##### Statistics for Big Data For Dummies

A quantile-quantile plot (also known as a QQ-plot) is another way you can determine whether a dataset matches a specified probability distribution. QQ-plots are often used to determine whether a dataset is normally distributed. Graphically, the QQ-plot is very different from a histogram. As the name suggests, the horizontal and vertical axes of a QQ-plot are used to show quantiles.

Quartiles divide a dataset into four equal groups, each consisting of 25 percent of the data. But there is nothing particularly special about the number four. You can choose any number of groups you please.

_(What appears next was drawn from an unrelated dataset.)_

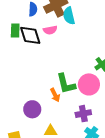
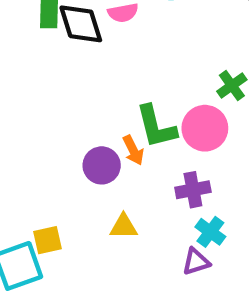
purple circle: (32, 109) -> (102, 165), moved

Another popular type of quantile is the percentile, which divides a dataset into 100 equal groups. For example, the 30th percentile is the boundary between the smallest 30 percent of the data and the largest 70 percent of the data. The median of a dataset is the 50th percentile of the dataset. The 25th percentile is the first quartile, and the 75th percentile the third quartile.

With a QQ-plot, the quantiles of the sample data are on the vertical axis, and the quantiles of a specified probability distribution are on the horizontal axis. The plot consists of a series of points that show the relationship between the actual data and the specified probability distribution. If the elements of a dataset perfectly match the specified probability distribution, the points on the graph will form a 45 degree line.

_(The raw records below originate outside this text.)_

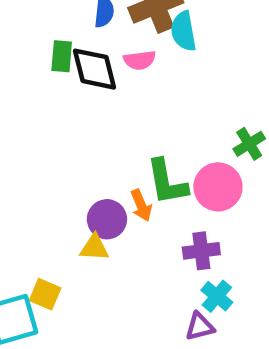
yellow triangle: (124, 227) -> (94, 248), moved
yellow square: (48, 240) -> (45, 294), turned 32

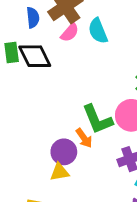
cyan semicircle: (183, 31) -> (98, 31), moved
pink semicircle: (140, 60) -> (70, 32), moved, turned -30

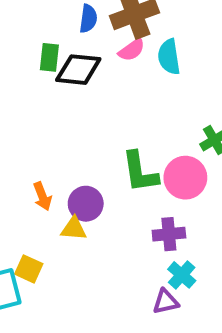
black diamond: (35, 56) -> (78, 70), turned -72
orange arrow: (84, 138) -> (42, 196), moved

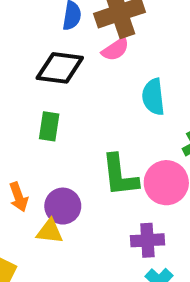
green rectangle: (49, 57) -> (49, 126), moved
cyan semicircle: (169, 57) -> (153, 97), moved

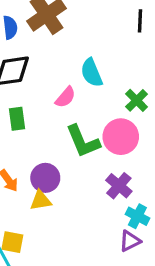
pink semicircle: (115, 49) -> (65, 97), moved
purple cross: (147, 240) -> (119, 186), turned -30

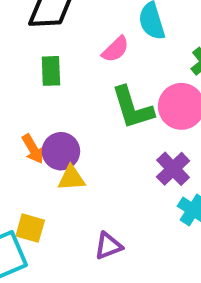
purple circle: (45, 178) -> (61, 151), moved
purple triangle: (130, 241) -> (108, 246), moved

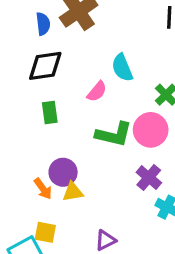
green L-shape: (132, 108) -> (114, 134), turned -54
orange arrow: (33, 149) -> (43, 189), moved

For example, this figure shows a normal QQ-plot for the price of Apple stock from January 1, 2013 to December 31, 2013.

Normal QQ-plot of daily prices for Apple stock.

The QQ-plot shows that the prices of Apple stock do not conform very well to the normal distribution. In particular, the deviation between Apple stock prices and the normal distribution seems to be greatest in the lower left-hand corner of the graph, which corresponds to the left tail of the normal distribution. The discrepancy is also noticeable in the upper right-hand corner of the graph, which corresponds to the right tail of the normal distribution.

The graph shows that the smallest prices of Apple stock are not small enough to be consistent with the normal distribution; similarly, the largest prices of Apple stock are not large enough to be consistent with the normal distribution. This shows that the tails of the Apple stock price distribution are too "thin" or "skinny" compared with the normal distribution. The conclusion to be drawn from this is that the Apple stock prices are not normally distributed.

This figure shows a normal QQ-plot for the daily returns to Apple stock from January 1, 2013 to December 31, 2013:

Normal QQ-plot of daily returns to Apple stock.

The QQ-plot shows that the returns to Apple stock do not conform to the normal distribution, either. In this case, the smallest returns to Apple stock are too small to be consistent with the normal distribution. Similarly, the largest returns to Apple stock are too large to be consistent with the normal distribution. This shows that the tails of the Apple return distribution are too "thick" or "fat" compared with the normal distribution. Therefore, Apple returns are not normally distributed.

In many applications, the returns to financial assets are assumed to be normally distributed, but in actual practice, these returns tend to have "fat" tails. With a fat-tailed distribution, extremely large or small outcomes occur more frequently than they would with the normal distribution. There are ways of transforming the data to bring it more in line with the normal distribution.